LOS ANGELES -- American Suzuki received bankruptcy court approval of its Chapter 11 reorganization plan to wind down its U.S. auto sales operation and continue selling motorcycles, ATVs and boat engines.
A U.S. Bankruptcy Court in Santa Ana, Calif., approved the plan Thursday, leaving the company poised to complete its bankruptcy restructuring by March 31, according to a company statement.
American Suzuki filed for Chapter 11 bankruptcy protection on Nov. 5.
The plan calls for American Suzuki's motorcycle, ATV and marine engine businesses to exit bankruptcy as Suzuki Motor of America, a new, wholly-owned subsidiary of Suzuki Motor Corp., the corporate parent of American Suzuki.
Suzuki's U.S. auto operations will cease after dealers sell remaining vehicle inventory.
Suzuki dealers sold 1,764 vehicles last month. A Suzuki spokesman contacted Friday did not immediately know how many vehicles remain in stock.
"Today's confirmation is a significant milestone and is one of the last remaining steps in our realignment and restructuring process," Freddie Reiss, American Suzuki's chief restructuring officer, said in a statement Friday.
Suzuki will continue to honor vehicle warranties and most of its 219 auto dealerships will continue to provide parts and service work for customers.
In December, 213 of Suzuki's remaining U.S. dealers agreed to wind down sales operations in exchange for cash and fixed operations-only contracts. Those 213 buyouts were valued at more than $40 million, with Suzuki's largest dealers receiving more than $1 million while its smallest stores accepting as little as $25,000.
A long time coming
With every SX4 subcompact and Kizashi sport sedan it sells, Suzuki inches closer to ending its 30-year sales history in the United States.
Suzuki sold more than 100,000 light vehicles in the United States as recently as 2007. Last year, the Japanese automaker's sales totaled 25,357 vehicles.
Suzuki's U.S. auto sales plummeted following the 2008 financial crisis. The credit squeeze sharply curtailed subprime lending that fueled much of Suzuki's U.S. auto sales over the last decade.
The number of models in Suzuki's U.S. vehicle lineup also shrank as the automaker turned its attention to growing markets outside North America, such as India, where the brand enjoys a larger market presence and its products were better suited.
Suzuki's U.S. dealer body declined from more than 500 dealers prior to the 2008 financial meltdown to about 220 when it sought Chapter 11 bankruptcy.
Pressure peaked in 2011 and 2012 as unfavorable exchange rates between the yen and the U.S. dollar stifled what little profit Suzuki's U.S operation could generate when repatriating earnings back to Japan. Last year, Suzuki slashed marketing and product development outlays, eliminated jobs and reduced employee wages and benefits to cut costs.

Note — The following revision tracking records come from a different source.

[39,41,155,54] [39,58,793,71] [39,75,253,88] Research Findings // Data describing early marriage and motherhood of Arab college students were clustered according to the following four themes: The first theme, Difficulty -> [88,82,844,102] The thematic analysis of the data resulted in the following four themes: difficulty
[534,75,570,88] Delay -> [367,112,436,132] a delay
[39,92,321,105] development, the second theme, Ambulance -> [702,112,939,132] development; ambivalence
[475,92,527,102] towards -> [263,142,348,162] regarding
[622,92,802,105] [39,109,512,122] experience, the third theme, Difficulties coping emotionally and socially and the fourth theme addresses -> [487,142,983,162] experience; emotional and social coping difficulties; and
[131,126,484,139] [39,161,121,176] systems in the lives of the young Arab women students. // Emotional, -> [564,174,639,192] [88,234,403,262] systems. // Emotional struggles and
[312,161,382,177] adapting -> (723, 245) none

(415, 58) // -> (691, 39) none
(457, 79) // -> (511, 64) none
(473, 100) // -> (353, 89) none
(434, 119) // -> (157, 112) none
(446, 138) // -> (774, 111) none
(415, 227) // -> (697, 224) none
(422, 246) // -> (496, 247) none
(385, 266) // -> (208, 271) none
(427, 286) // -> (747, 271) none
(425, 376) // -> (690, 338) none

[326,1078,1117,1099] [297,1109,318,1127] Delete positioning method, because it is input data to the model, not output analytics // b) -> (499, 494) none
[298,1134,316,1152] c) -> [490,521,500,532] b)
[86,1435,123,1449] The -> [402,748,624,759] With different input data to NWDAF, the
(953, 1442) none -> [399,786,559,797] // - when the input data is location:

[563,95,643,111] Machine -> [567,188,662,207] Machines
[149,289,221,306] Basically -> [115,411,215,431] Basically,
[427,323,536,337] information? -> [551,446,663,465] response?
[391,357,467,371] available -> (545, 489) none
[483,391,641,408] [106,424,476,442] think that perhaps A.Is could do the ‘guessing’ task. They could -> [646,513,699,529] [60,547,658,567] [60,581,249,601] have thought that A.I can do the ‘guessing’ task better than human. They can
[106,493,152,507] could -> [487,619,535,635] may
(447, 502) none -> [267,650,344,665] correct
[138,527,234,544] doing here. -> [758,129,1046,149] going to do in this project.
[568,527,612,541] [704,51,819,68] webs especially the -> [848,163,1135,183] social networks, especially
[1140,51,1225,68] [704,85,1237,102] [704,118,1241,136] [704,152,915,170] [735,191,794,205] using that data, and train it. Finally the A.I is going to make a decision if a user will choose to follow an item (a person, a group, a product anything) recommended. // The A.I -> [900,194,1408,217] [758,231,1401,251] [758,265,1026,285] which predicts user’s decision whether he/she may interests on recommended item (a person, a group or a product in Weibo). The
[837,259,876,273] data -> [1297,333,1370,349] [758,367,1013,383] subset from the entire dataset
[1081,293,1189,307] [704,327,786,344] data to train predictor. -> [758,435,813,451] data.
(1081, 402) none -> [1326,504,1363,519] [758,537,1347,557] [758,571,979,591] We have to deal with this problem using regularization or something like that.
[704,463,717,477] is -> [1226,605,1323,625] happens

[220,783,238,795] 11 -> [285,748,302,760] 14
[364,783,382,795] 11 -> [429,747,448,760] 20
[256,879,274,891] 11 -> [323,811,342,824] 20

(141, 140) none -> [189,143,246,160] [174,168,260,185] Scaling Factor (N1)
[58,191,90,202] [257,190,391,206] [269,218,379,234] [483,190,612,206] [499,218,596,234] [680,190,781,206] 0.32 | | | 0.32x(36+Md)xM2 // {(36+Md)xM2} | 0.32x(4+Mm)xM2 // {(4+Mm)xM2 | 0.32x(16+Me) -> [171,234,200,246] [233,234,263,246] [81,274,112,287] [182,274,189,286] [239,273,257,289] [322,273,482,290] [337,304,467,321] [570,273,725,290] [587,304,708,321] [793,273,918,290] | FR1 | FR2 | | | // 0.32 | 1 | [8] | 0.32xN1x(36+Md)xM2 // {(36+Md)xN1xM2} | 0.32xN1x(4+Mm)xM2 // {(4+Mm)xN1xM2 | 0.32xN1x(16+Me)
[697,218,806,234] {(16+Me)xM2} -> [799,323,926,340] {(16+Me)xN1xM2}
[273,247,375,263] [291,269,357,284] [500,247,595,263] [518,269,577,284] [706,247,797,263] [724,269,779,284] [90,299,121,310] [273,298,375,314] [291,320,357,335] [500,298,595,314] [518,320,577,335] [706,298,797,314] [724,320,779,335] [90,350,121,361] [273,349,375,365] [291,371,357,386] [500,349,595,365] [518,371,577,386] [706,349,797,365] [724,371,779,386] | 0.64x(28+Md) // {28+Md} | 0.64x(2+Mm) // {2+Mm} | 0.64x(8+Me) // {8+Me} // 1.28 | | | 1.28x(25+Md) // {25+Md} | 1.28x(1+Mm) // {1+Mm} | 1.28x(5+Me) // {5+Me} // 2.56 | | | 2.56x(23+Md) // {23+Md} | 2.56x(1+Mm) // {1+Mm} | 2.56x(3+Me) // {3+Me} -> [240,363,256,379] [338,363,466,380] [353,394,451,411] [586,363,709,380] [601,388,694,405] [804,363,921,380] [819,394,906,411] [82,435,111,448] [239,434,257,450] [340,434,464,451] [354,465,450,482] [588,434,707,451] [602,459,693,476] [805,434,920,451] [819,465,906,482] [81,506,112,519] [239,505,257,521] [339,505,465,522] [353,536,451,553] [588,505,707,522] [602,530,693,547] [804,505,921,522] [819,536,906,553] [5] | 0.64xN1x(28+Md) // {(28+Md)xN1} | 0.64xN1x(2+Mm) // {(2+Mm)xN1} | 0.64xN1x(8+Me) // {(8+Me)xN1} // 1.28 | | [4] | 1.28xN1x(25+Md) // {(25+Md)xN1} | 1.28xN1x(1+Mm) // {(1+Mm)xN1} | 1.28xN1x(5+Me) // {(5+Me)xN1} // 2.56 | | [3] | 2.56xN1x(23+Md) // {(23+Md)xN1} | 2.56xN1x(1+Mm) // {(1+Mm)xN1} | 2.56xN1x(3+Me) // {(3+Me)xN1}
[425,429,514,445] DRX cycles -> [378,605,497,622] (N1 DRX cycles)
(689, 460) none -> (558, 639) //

"We have kept generating deficits," Osamu Suzuki, the octogenarian chairman of Suzuki Motor Corp., told reporters just days after the U.S. unit filed for Chapter 11 in November. "We tried to make our business mainly by manufacturing small models, but that didn't necessarily enable us to make our products in accordance with demand in America."
In his November remarks, made during a quarterly earnings announcement, Suzuki ruled out a return of Suzuki automobiles sales in the U.S. market.
"Taking into account the issue of the exchange rates and the fact that we have no future outlook for making large vehicles, I think re-entry would be extremely hopeless."
Hans Greimel contributed to this report.